── 原文 ──

エーザイの治験中止発表で大手ヘッジファンドでも明暗
3月20日まで9,000円程で推移していたエーザイ(4523)がアルツハイマー病治験薬の臨床試験を中止を発表し、株価の急落に見舞われたことは記憶に新しいだろう。
アルツハイマー病治験薬は製薬大手の各社にとって鬼門となっており、米ファイザーや米イーライ・リリーといった大手も撤退するなど実用化までのハードルは高い。
2019年に入ってスイスのロシュも開発の停止を公表するなど、期待感が膨らんでいた投資家が冷や水を浴びせられることは珍しくない。
エーザイも米製薬バイオジェンとタッグを組み、治療薬候補「アデュカヌマブ」の開発を進めて来ていたが、上記企業同様に、今回は一時撤退することとなった。
米製薬バイオジェンに投資を行っていたヘッジファンドは決して少なくない。有名どころで言えば、CTA戦略大手のAQR Capital Management LLCが好例である。
同社は20兆円以上の運用規模を誇る巨大ファンドだが、2016年以降徐々にバイオジェンの株式保有を増加させていた。

───
── 表示データ ──

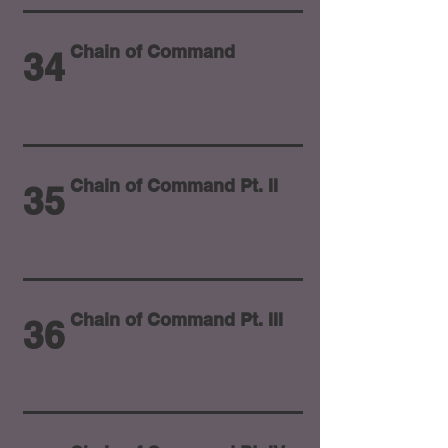
Chain of Command
34
Chain of Command Pt. II
35
Chain of Command Pt. III
36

───

**作業課題**
原文について、次の問いに答えてください。
1. エーザイの株価は3月20日までいくらほどで推移していたか。
2. 2019年に開発の停止を公表したのは、どの国のどの企業か。
3. AQR Capital Management LLCの運用規模はどれほどか。
資料はこの作業では使いません。

**作業結果**
1. 9,000円程
2. スイスのロシュ
3. 20兆円以上